→ MATERIAL TO PROCESS:
• • •

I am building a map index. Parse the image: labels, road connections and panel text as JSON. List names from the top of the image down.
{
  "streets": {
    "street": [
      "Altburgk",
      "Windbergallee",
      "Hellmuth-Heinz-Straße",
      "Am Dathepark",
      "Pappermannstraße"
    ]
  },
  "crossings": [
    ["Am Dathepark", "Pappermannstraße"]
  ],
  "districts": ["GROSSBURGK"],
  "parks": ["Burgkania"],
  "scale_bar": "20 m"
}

• • •

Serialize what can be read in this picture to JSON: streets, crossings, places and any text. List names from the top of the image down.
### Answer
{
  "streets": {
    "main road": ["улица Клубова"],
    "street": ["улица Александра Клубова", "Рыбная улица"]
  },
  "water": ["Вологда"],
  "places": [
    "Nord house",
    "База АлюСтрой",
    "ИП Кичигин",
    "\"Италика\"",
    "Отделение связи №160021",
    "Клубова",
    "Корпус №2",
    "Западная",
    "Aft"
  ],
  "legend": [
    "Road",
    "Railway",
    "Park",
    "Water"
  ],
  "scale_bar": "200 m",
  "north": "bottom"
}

• • •

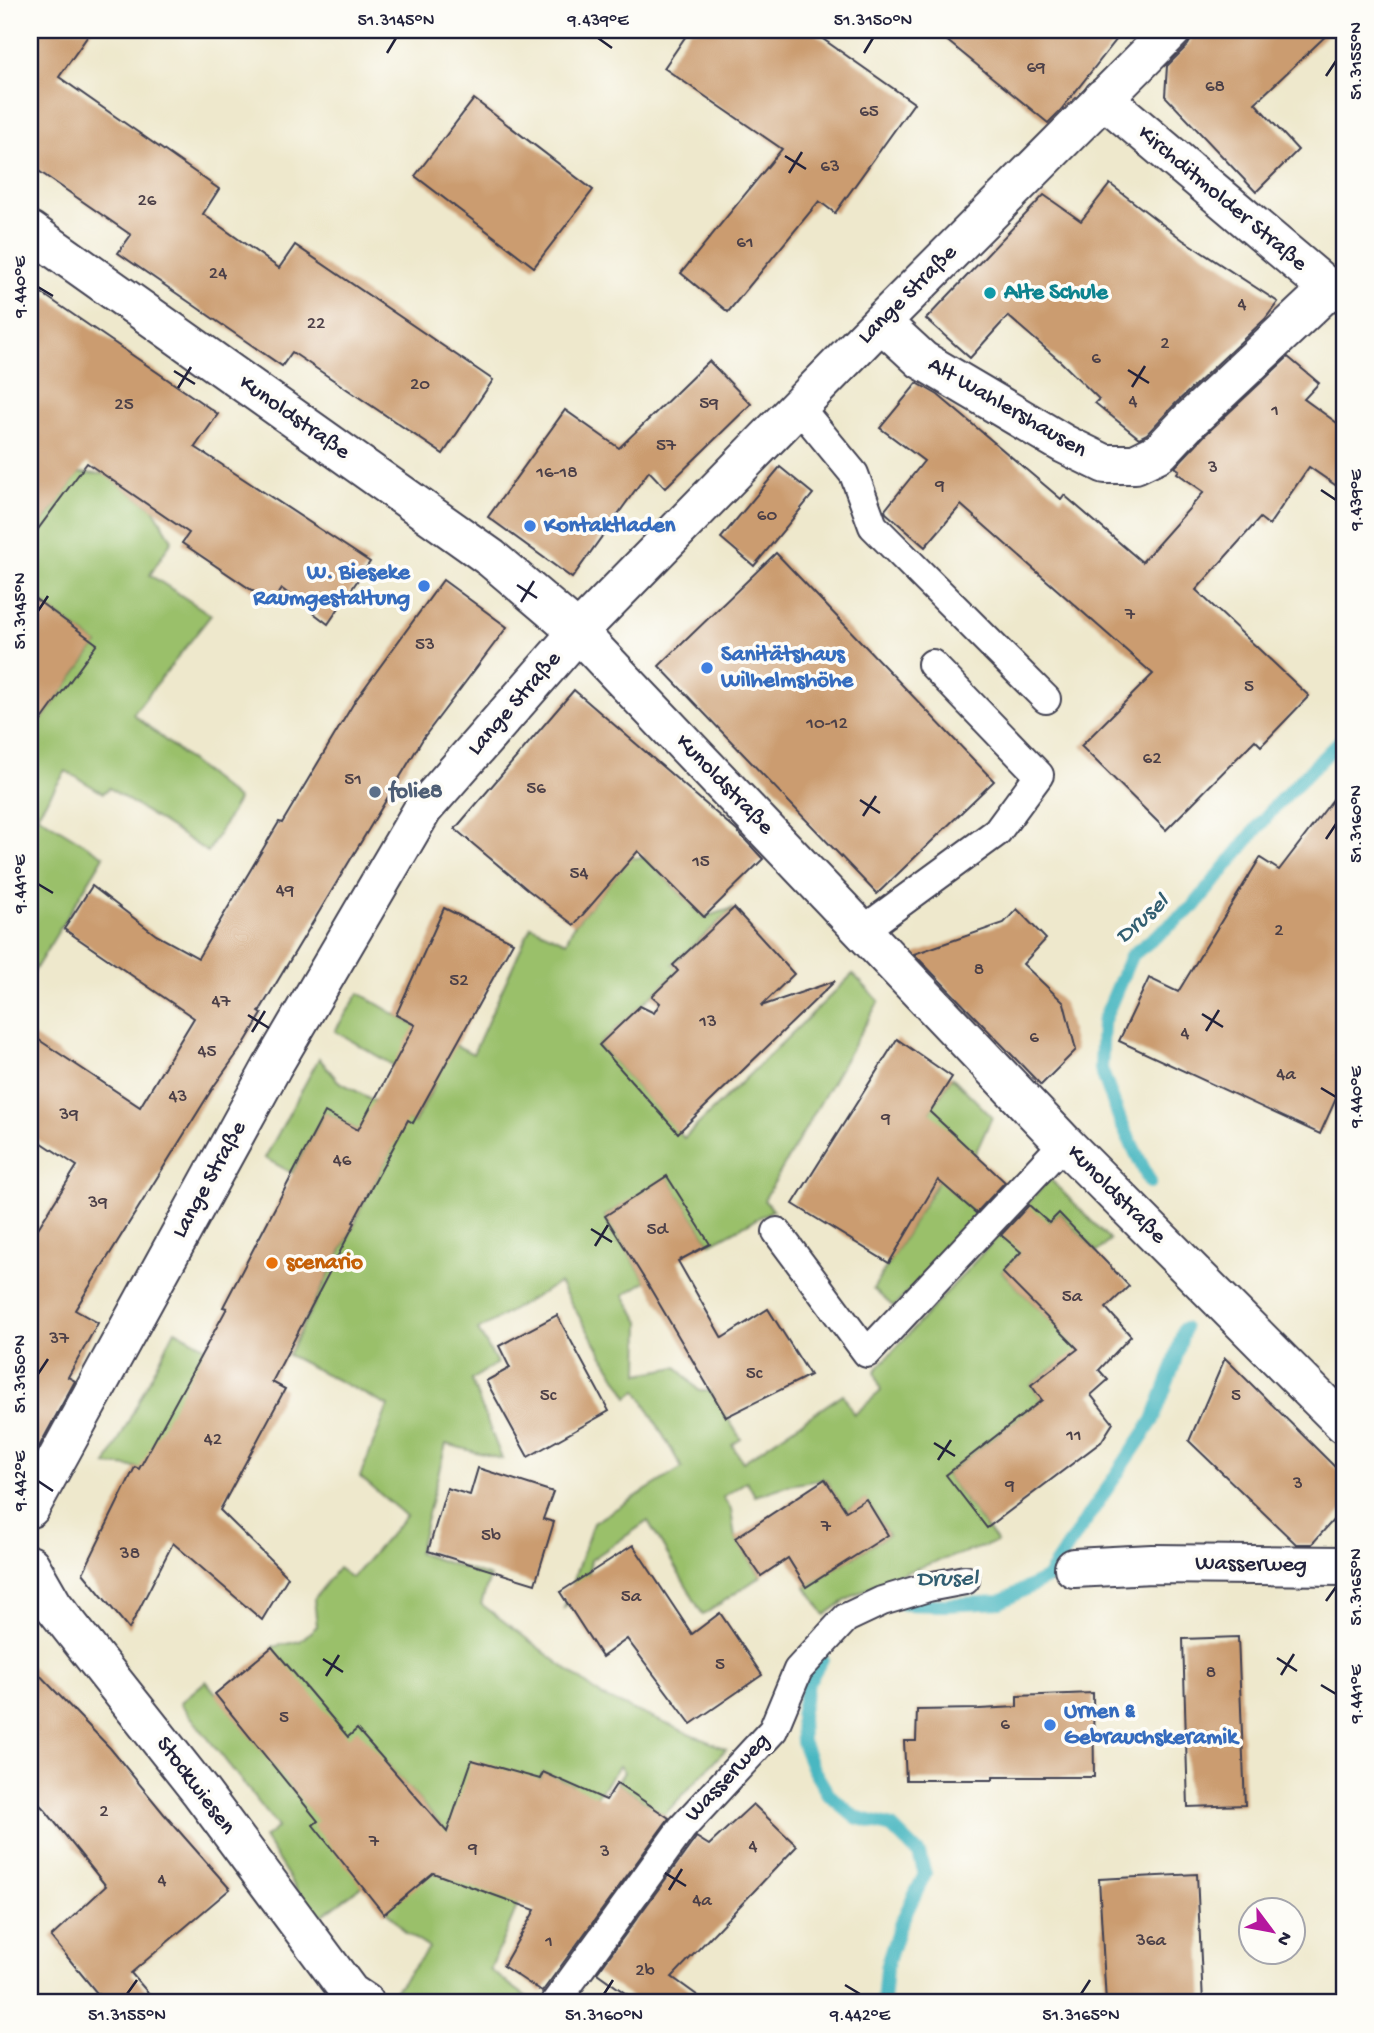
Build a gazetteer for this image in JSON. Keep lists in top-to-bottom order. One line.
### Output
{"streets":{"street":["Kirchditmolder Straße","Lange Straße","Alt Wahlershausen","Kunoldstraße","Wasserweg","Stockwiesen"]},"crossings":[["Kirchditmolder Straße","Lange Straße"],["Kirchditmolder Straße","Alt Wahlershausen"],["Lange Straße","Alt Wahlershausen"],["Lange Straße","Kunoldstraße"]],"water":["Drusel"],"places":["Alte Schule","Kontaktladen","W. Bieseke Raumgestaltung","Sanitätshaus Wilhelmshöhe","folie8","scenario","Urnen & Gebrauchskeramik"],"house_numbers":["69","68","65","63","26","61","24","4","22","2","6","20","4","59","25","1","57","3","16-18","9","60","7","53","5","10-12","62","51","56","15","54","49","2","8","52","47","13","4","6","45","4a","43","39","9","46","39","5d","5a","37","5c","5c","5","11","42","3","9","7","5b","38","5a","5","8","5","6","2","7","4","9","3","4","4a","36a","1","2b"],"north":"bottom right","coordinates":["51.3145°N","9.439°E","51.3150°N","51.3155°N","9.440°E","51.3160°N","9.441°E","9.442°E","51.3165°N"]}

• • •

→ TASK DIRECTIONS: Find each line above that contains "this", and copy those lines.

→ WRITTEN ANSWER:
Serialize what can be read in this picture to JSON: streets, crossings, places and any text. List names from the top of the image down.
Build a gazetteer for this image in JSON. Keep lists in top-to-bottom order. One line.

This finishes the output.